L'Islande, futur paradis journalistique ?

Comme un écosystème, où de micro-organismes parasitent des hôtes plus volumineux, l'ordre international se fonde sur une tension entre grands Etats-nations et petits Etats-parasites qui entretiennent avec eux une interaction ambigüe.
De tous temps, les petits Etats ont compensé leur force de frappe limitée en jouant de la concurrence réglementaire. La France, par exemple, est entourée d'une nuée de micro-pays qui aident les citoyens hexagonaux à contourner telle ou telle législation jugée trop contraignante. C'est ainsi que le monopole sur la radio-diffusion a été érodé par par les radios périphériques, qui émettaient depuis le Luxembourg (RTL) ou Monaco (RMC). C'est ainsi également que l'impôt sur la fortune est évité par de riches Français qui s'installent en Belgique ou organisent une évasion fiscale plus généralisée à Andorre ou Monaco.
Cet équilibre précaire entre petits et grands se répète, à des degrés divers, en d'autres endroits de la planète, qu'il s'établisse entre l'Allemagne et le Liechtenstein, entre les Etats-Unis et les paradis fiscaux caribéens ou entre la Chine et Hong-Kong/Macao.

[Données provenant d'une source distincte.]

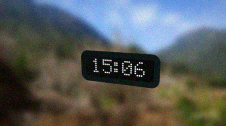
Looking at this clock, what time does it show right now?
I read 15:06
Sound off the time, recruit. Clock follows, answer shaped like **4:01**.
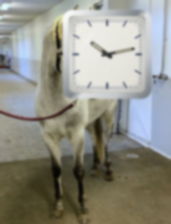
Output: **10:13**
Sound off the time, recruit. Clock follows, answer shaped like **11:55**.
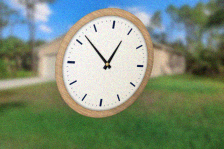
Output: **12:52**
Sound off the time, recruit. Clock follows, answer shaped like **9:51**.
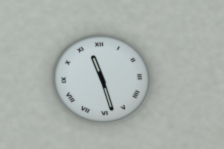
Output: **11:28**
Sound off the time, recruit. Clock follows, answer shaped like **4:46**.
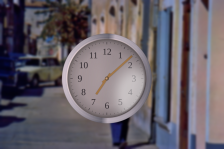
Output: **7:08**
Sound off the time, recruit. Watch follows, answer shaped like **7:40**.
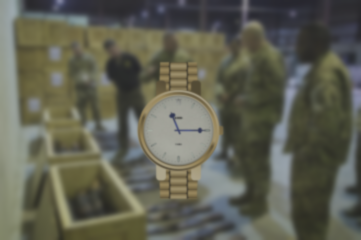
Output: **11:15**
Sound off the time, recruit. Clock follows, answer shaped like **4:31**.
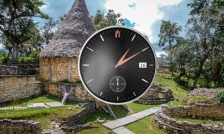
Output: **1:10**
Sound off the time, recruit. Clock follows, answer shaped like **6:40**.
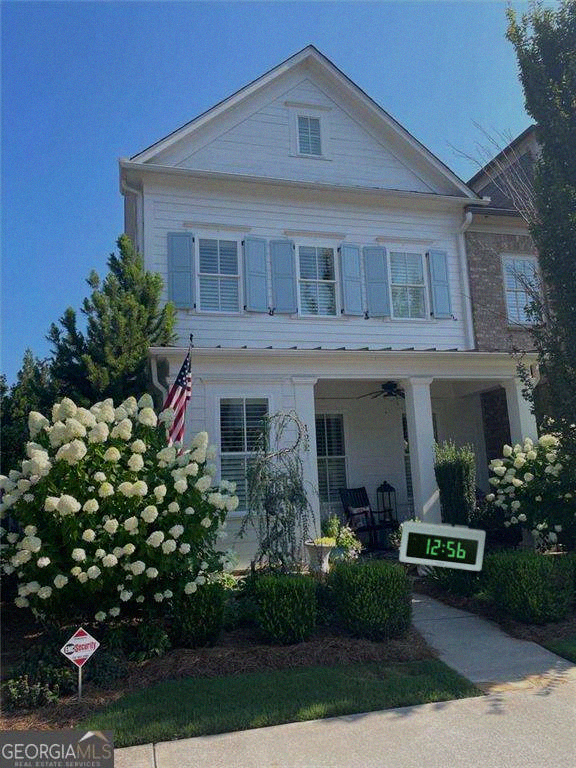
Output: **12:56**
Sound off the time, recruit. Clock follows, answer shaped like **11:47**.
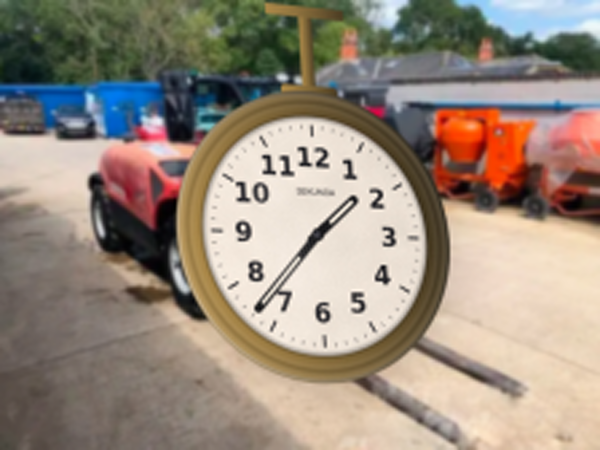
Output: **1:37**
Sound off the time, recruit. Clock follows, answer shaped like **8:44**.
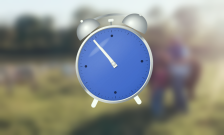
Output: **10:54**
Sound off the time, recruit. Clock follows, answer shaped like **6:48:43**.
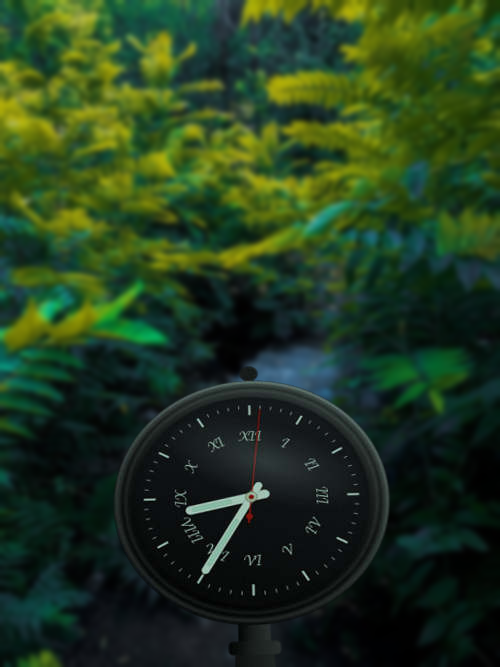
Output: **8:35:01**
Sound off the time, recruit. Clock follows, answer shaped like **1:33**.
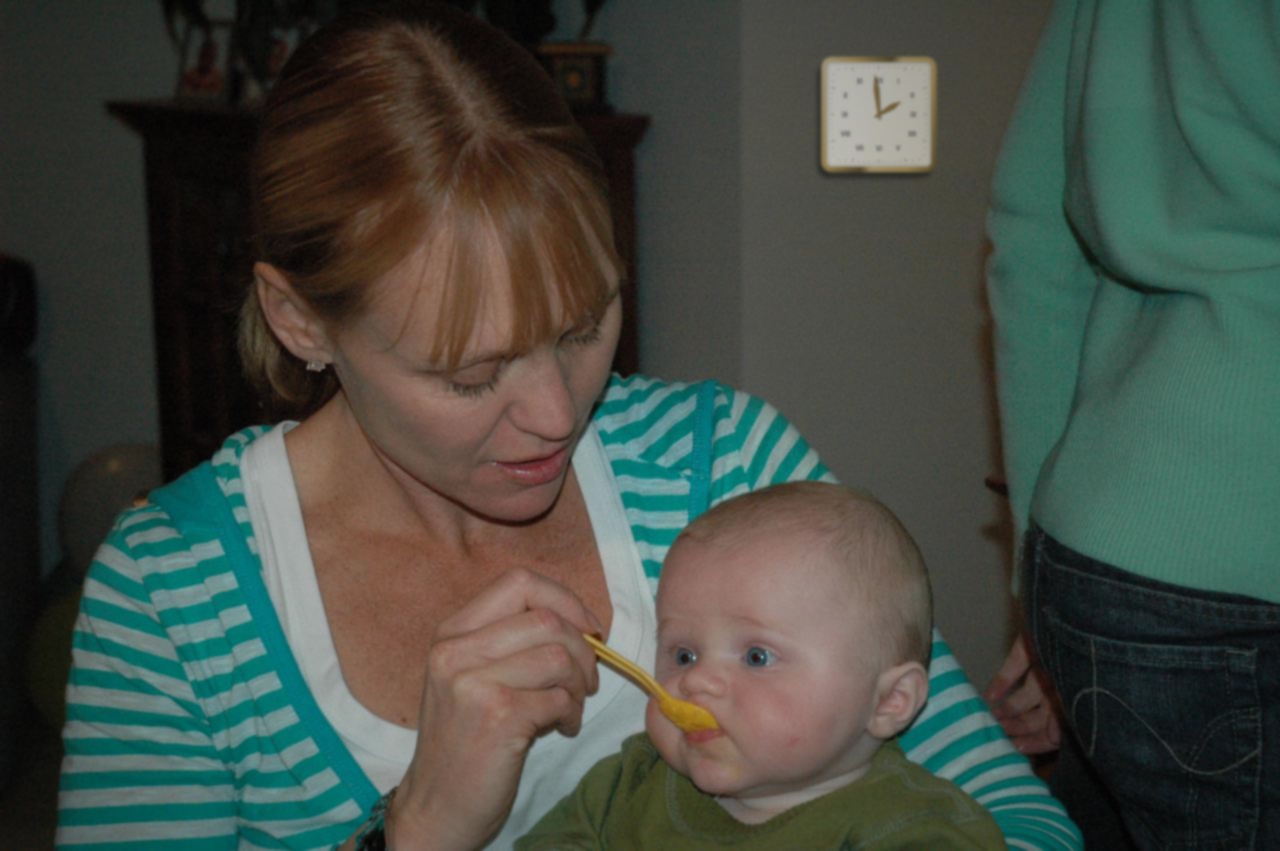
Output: **1:59**
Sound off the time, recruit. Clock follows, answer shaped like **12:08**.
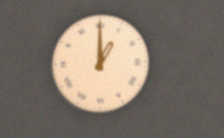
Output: **1:00**
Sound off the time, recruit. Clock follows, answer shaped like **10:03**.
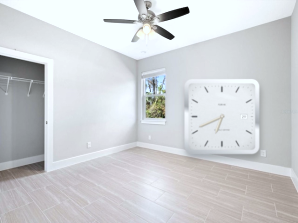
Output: **6:41**
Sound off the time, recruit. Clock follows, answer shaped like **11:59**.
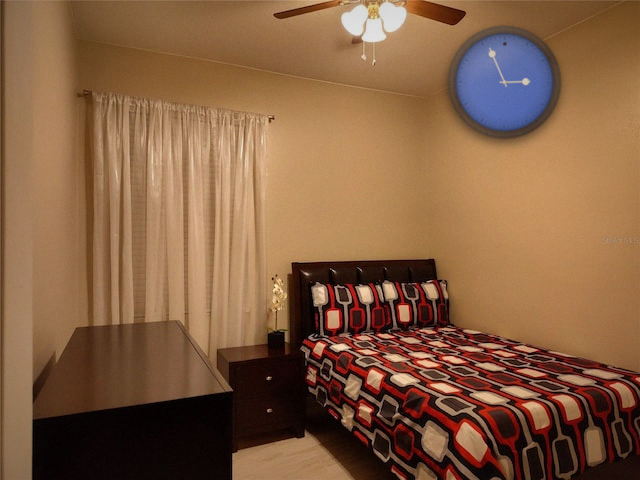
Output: **2:56**
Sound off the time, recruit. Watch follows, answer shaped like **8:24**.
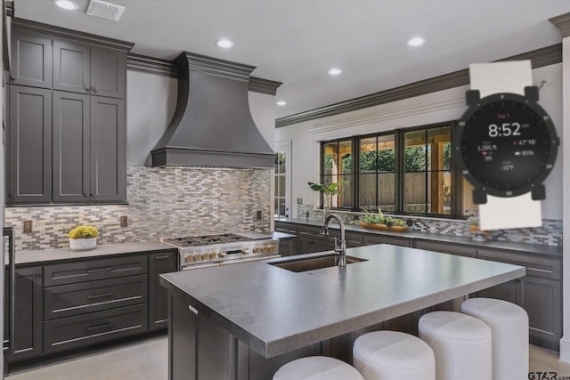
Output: **8:52**
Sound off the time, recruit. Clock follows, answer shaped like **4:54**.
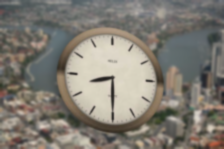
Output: **8:30**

Avec ses 320.000 habitants, l'Islande pourrait devenir le prochain Lilliputien à fausser la donne internationale - mais d'une façon assez inédite. Une initiative parlementaire vise à transformer l'île en une espèce de "paradis médiatique", où les journalistes et penseurs du monde entier pourraient se prévaloir d'une législation ultra-protectrice. Un peu à la manière dont la Belgique, au 19e siècle, accueillait, de Baudelaire à Marx, des auteurs sulfureux exilés de France ou d'ailleurs.

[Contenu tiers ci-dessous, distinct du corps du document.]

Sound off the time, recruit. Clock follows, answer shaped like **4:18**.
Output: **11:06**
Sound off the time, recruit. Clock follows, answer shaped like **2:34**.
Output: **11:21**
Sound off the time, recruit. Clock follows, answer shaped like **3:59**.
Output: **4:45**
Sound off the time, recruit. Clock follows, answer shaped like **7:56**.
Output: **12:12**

L'initiative islandaise s'inspire d'ailleurs de la Belgique, puisque sa législation actuelle sur la protection de sources est l'un des exemples mis en avant. Mais l'ambition est ici plus élevée. Il s'agit de faire de l'île le pays le plus avancé du monde dans le droit des journalistes. Protection de sources, protection des intermédiaires (comme les fournisseurs d'accès à internet), limitation de la responsabilité pénale et, surtout, non-respect des jugements étrangers qui ne se conformeraient pas à la législation nationale. L'Islande pourrait donc devenir un hâvre de paix pour les auteurs persécutés à travers le monde.
Il faudra voir comment cette initiative, si elle est votée, se traduira dans les faits. L'affaire des caricatures danoises de Mahomet reviendra certainement à l'espit des parlementaires. Il faudra voir aussi comment empêcher que des lois très libertaires ne servent à protéger les auteurs de contenus racistes ou pédophiles. In fine, le projet islandais pourrait bien connaître le sort funeste de la législation belge de compétence universelle.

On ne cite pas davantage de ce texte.